## QUESTIONS À TRAITER:
(a) Recopiez fidèlement le passage extrait, en commençant par « V : Mais vous » et en allant jusqu’à « est-elle en Dieu ? ».
(b) Pour chacune des affirmations suivantes, dites par oui ou par non si elle s’accorde avec le passage extrait, et citez à l’identique les mots qui tranchent : (i) selon N.M, exister avec un nom et une forme est douloureux ; (ii) N.M déclare que sa maison est en Dieu ; (iii) pour V, Dieu est une notion.
(c) Traduisez en anglais cette phrase du passage extrait : « C’est l’instinct d’exploration, l’amour de l’inconnu, qui m’amène à l’existence. »

## PASSAGE EXTRAIT:
======
V : N’avez-vous pas de problèmes ?
N.M : J’ai des problèmes. Je vous l’ai déjà dit. Être, exister avec un nom et une forme est
douloureux, mais cependant j’aime cela.
V : Mais vous aimez tout !
N.M : Dans l’existence, tout est contenu. Ma nature même est d’aimer ; même le
douloureux est aimable.
V : Cela ne le rend pas moins douloureux. Pourquoi ne pas rester dans l’illimité ?
N.M : C’est l’instinct d’exploration, l’amour de l’inconnu, qui m’amène à l’existence. Il est
dans la nature de l’être de voir l’aventure dans le devenir, comme il est dans la nature
même du devenir de chercher la paix dans l’être. Cette altération de l’être et du devenir
est inévitable, mais ma maison est au-delà.
V : Votre demeure est-elle en Dieu ?
N.M : Aimer et vénérer un dieu, c’est aussi de l’ignorance. Ma maison est au-delà de toutes
les notions, aussi sublimes soient-elles.
V : Mais Dieu n’est pas une notion ! C’est la réalité au-delà de l’existence.
N.M : Vous pouvez utiliser le mot que vous voulez. Quoi que vous puissiez imaginer, je suis au-delà de tout cela.
======
## DONNÉES ENREGISTRÉES:

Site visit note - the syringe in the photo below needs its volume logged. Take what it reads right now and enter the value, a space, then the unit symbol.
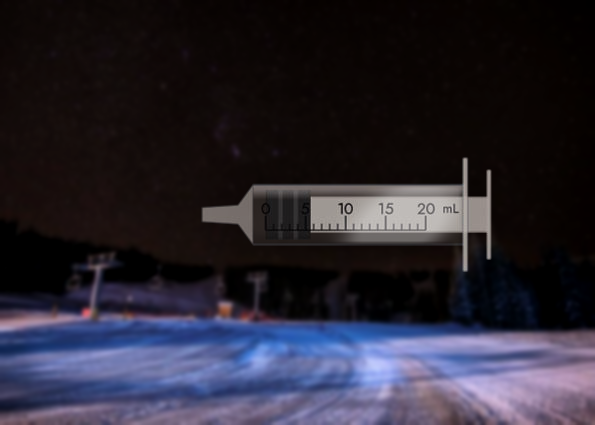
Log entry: 0 mL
======
## RÉPONSES ATTENDUES:
(a)
V : Mais vous aimez tout !
N.M : Dans l’existence, tout est contenu. Ma nature même est d’aimer ; même le
douloureux est aimable.
V : Cela ne le rend pas moins douloureux. Pourquoi ne pas rester dans l’illimité ?
N.M : C’est l’instinct d’exploration, l’amour de l’inconnu, qui m’amène à l’existence. Il est
dans la nature de l’être de voir l’aventure dans le devenir, comme il est dans la nature
même du devenir de chercher la paix dans l’être. Cette altération de l’être et du devenir
est inévitable, mais ma maison est au-delà.
V : Votre demeure est-elle en Dieu ?

(b)
(i) Oui : « Être, exister avec un nom et une forme est douloureux ».
(ii) Non : « Ma maison est au-delà de toutes les notions, aussi sublimes soient-elles. »
(iii) Non : « Mais Dieu n’est pas une notion ! »

(c) It is the instinct for exploration, the love of the unknown, that brings me into existence.